Bob Dylan’s first new album in five years is Modern Times. And it was worth waiting for. A mixture of blues, swing and rock’n’roll with Dylan’s soft voice and some surprisingly catchy melodies. The title is a nod to the 1936 Chaplin film of the same name, which showed The Tramp struggling to live in modern industrial society with the help of a young homeless woman. Seventy years later, Dylan depicts the lower classes returning to unsure wages, homelessness and insecurity, this time at the hand of globalization. Many of the songs on the album seem to suggest that salvation can be found in the love of a good woman, but the sixth track, Working Man’s Blues #2, has a strident chorus which includes the lines:

Meet me at the bottom, don’t lag behind
Bring me my boots and shoes
You can hang back or fight your best on the frontline
Sing a little bit of these workingman blues.



5 Responses to “Presque vu V”

  1. Andy says:

    I had heard little Dylan before his new album – I came along too late – but I find his new recording absolutely amazing. Very, very, VERY good.

    I also wanted to say I noticed you got a heads-up on the 9rules blog. Congrats! x

  2. The Narrator says:

    I haven’t fully hooked in to the new Dylan. I think I will always think that he peaked absolutely with Blood on the Tracks, but I am glad new generations are discovering him.

    The US publishing industry is crashing. They are so dedicated to finding “the big book” that instead of giving $5,000 advances to a dozen writers and seeing what comes of those dozen books, they insist on minimum payments of $60,000 to one pseudo-ex-celebrity in hopes of scoring big. It’s sad. A walk through the typical American bookstore is quite depressing. A Dublin bookstore can cram twice as much diversity into one tenth the space as a bookshop in Chicago.

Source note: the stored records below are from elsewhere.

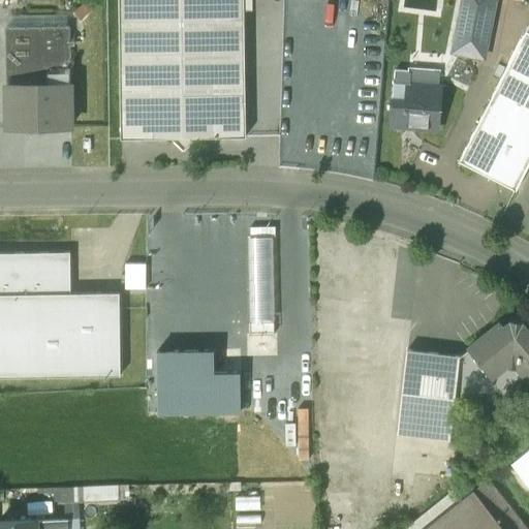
[(244,0),(119,0),(121,137),(246,136),(244,0)]
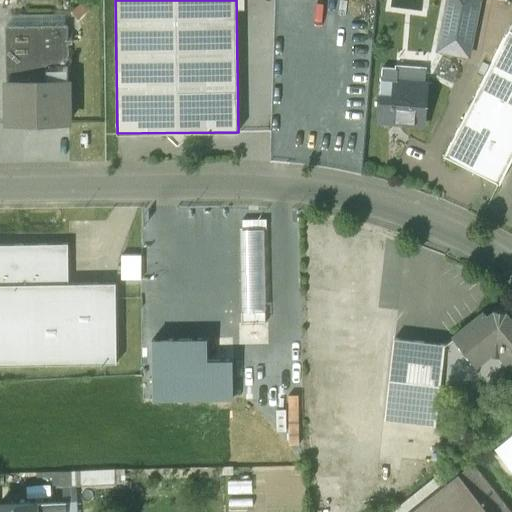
[(478,0),(447,0),(438,49),(468,55),(478,0)]
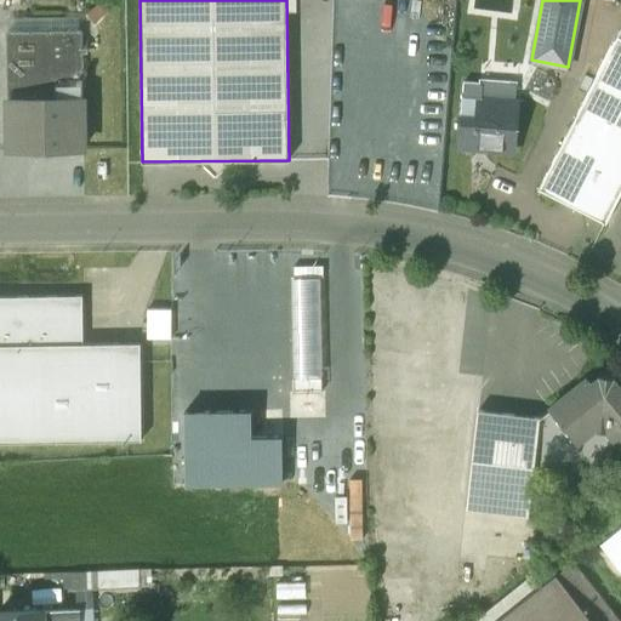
[(6,30),(6,97),(81,97),(81,30),(6,30)]
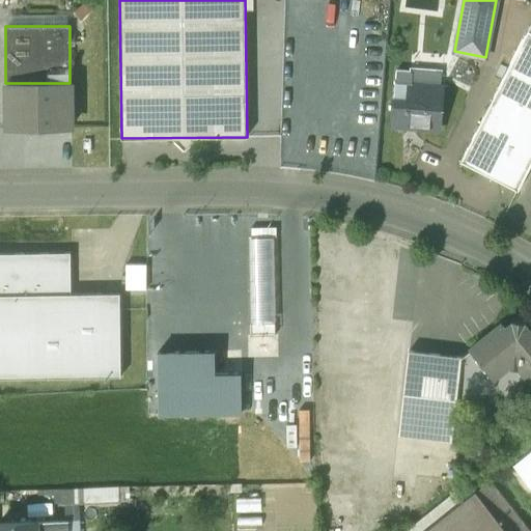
[(530,31),(528,30),(460,161),(518,191),(530,164),(530,31)]
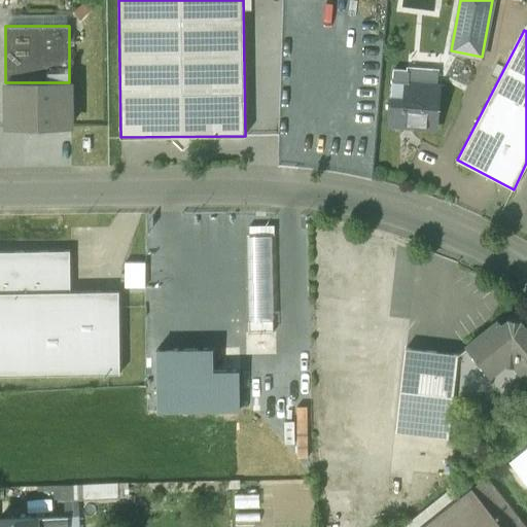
[(69,82),(5,82),(6,126),(69,125),(69,82)]
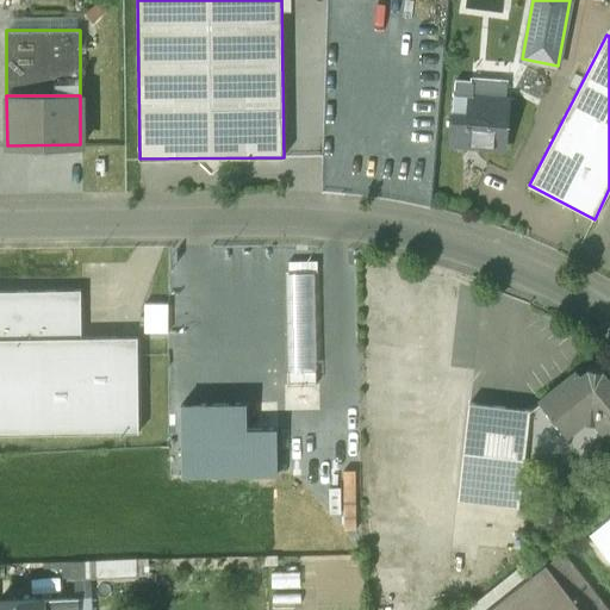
[(508,99),(470,97),(468,114),(453,113),(450,138),(455,144),(464,144),(468,139),(477,141),(477,147),(504,149),(508,99)]
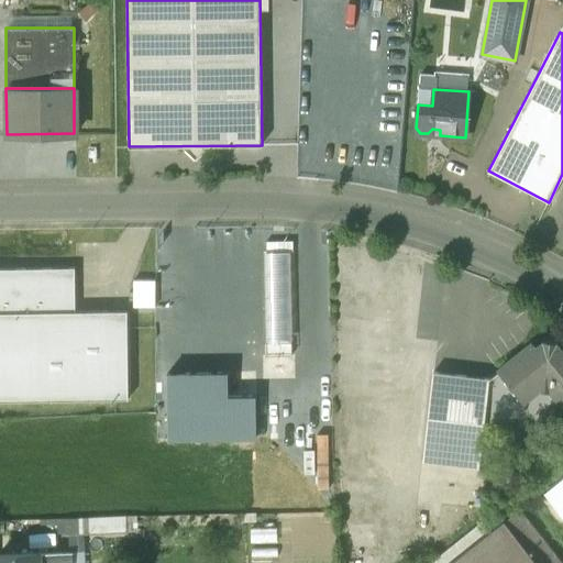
[(265,254),(266,341),(290,341),(289,254),(265,254)]
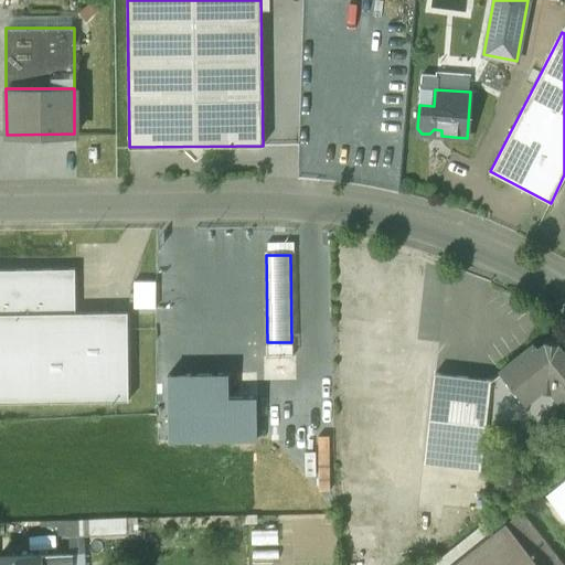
[(127,312),(75,312),(75,268),(21,269),(22,402),(128,400),(127,312)]
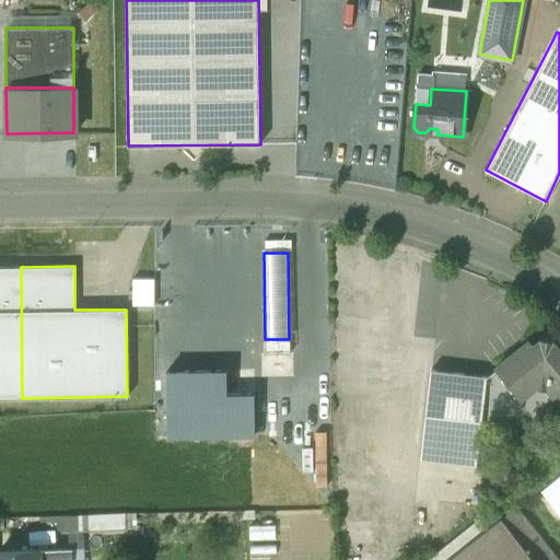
[(21,267),(0,267),(0,398),(22,398),(21,267)]
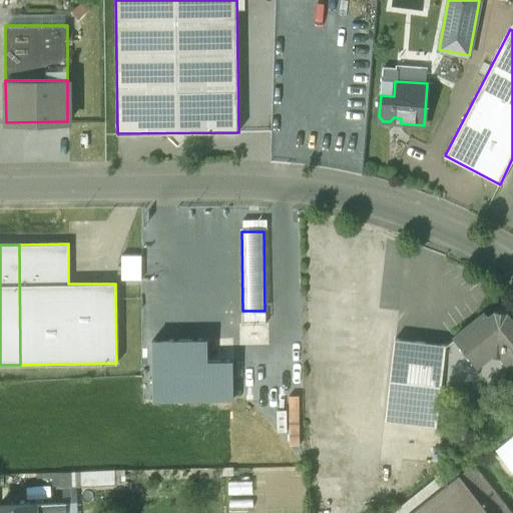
[(290,321),(290,285),(265,285),(265,320),(290,321)]
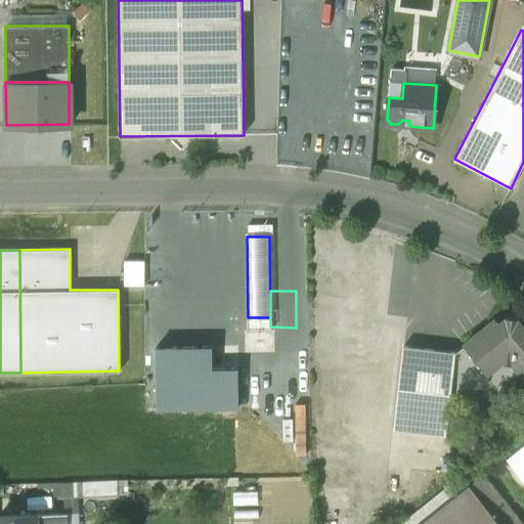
[(517,318),(506,317),(499,322),(495,317),(462,343),(466,348),(461,352),(454,351),(450,395),(459,396),(503,361),(511,361),(523,377),(523,376),(523,323),(523,325),(517,318)]
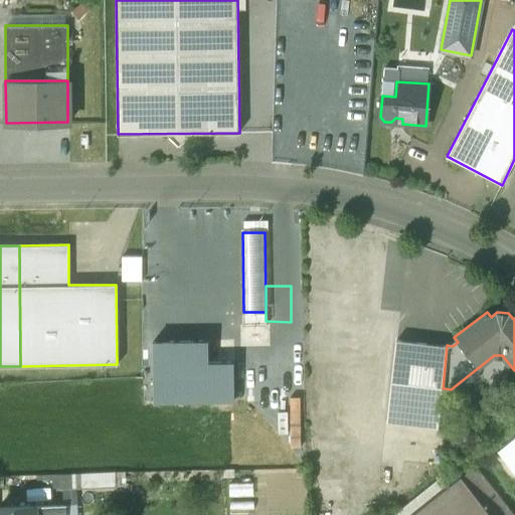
[(447,345),(395,340),(386,421),(446,428),(451,389),(443,388),(447,345)]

    jb says: Yeah. Blood on the Tracks was the one.
    And the UK publishing industry is going the same way you describe. Publishers are exclusively interested in shifting ‘product’.

  3. Steve Clackson says:

    Thanks for a good laugh on this miserable cold rainy day!

  4. Dick says:

    Love the gag!

    Yes, the Dylan album definitely confirms a late flowering. Interesting how where once he nicked tunes with impunity, now it’s titles – Working Man Blues (Sleepy John Estes), Rolling & Tumbling (Muddy Waters), The Levee’s Gonna Break (When The Levee Breaks – Memphis Minnie). But who cares? Dylan’s in the ascendant 45 years on!

  5. Mikeachim says:

    The relatively wee Great Britain tops the stonking vastness of the United States in new book titles – raw figures? So, not only is it in decline in the US, it’s grotesquely disproportionate anyway?
    (Or maybe the Brits are neoliterariphiliacs).